-- Exercise instructions --
Take the data below and filter it for lines containing the word "file"; show each line found.

#### The data

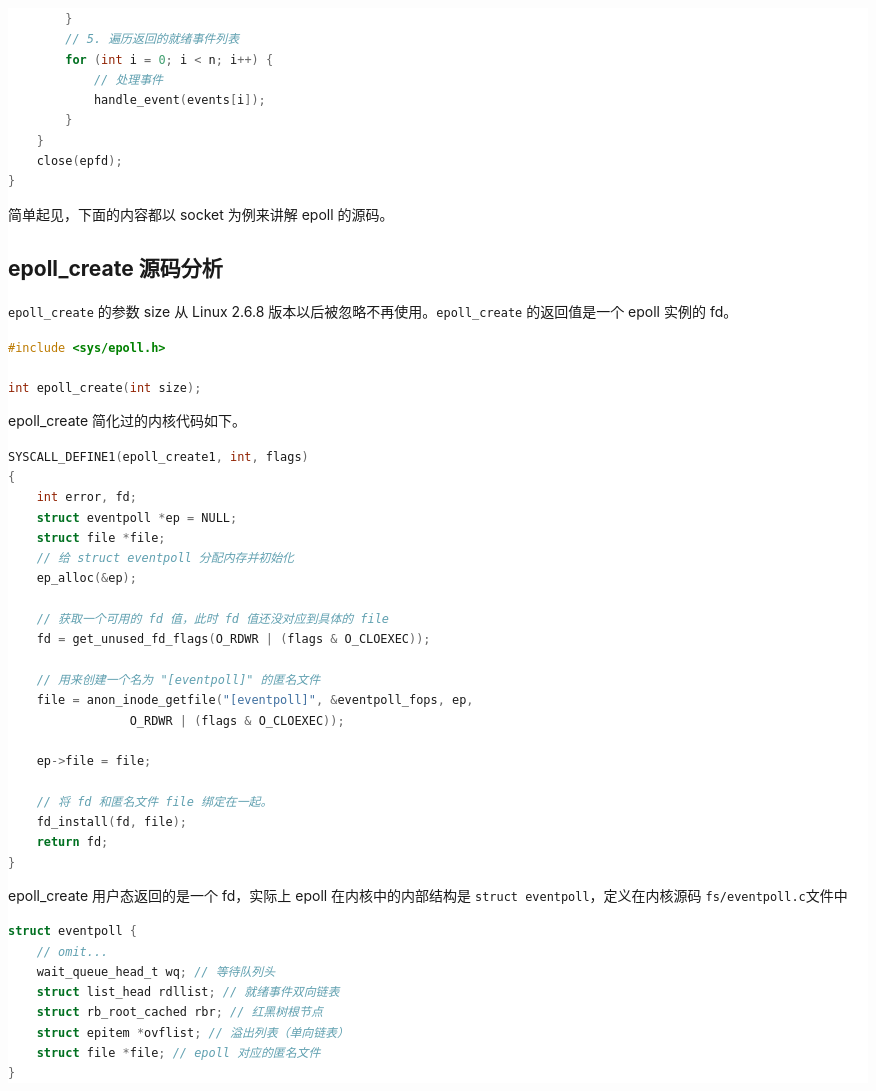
 ```c
        }
        // 5. 遍历返回的就绪事件列表
        for (int i = 0; i < n; i++) {
            // 处理事件
            handle_event(events[i]);
        }
    }
    close(epfd);
}
```

简单起见，下面的内容都以 socket 为例来讲解 epoll 的源码。

## epoll\_create 源码分析

`epoll_create` 的参数 size 从 Linux 2.6.8 版本以后被忽略不再使用。`epoll_create` 的返回值是一个 epoll 实例的 fd。

```c
#include <sys/epoll.h>

int epoll_create(int size);
```

epoll\_create 简化过的内核代码如下。

```c
SYSCALL_DEFINE1(epoll_create1, int, flags)
{
	int error, fd;
	struct eventpoll *ep = NULL;
	struct file *file;
	// 给 struct eventpoll 分配内存并初始化
	ep_alloc(&ep); 

	// 获取一个可用的 fd 值，此时 fd 值还没对应到具体的 file
	fd = get_unused_fd_flags(O_RDWR | (flags & O_CLOEXEC));

	// 用来创建一个名为 "[eventpoll]" 的匿名文件
	file = anon_inode_getfile("[eventpoll]", &eventpoll_fops, ep,
				 O_RDWR | (flags & O_CLOEXEC));

	ep->file = file;
	
	// 将 fd 和匿名文件 file 绑定在一起。
	fd_install(fd, file);
	return fd;
}
```

epoll\_create 用户态返回的是一个 fd，实际上 epoll 在内核中的内部结构是 `struct eventpoll`，定义在内核源码 `fs/eventpoll.c`文件中

```c
struct eventpoll {
    // omit...
	wait_queue_head_t wq; // 等待队列头
	struct list_head rdllist; // 就绪事件双向链表
	struct rb_root_cached rbr; // 红黑树根节点
	struct epitem *ovflist; // 溢出列表（单向链表）
	struct file *file; // epoll 对应的匿名文件
}
```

########

-- Reply --
	struct file *file;
	// 获取一个可用的 fd 值，此时 fd 值还没对应到具体的 file
	file = anon_inode_getfile("[eventpoll]", &eventpoll_fops, ep,
	ep->file = file;
	// 将 fd 和匿名文件 file 绑定在一起。
	fd_install(fd, file);
	struct file *file; // epoll 对应的匿名文件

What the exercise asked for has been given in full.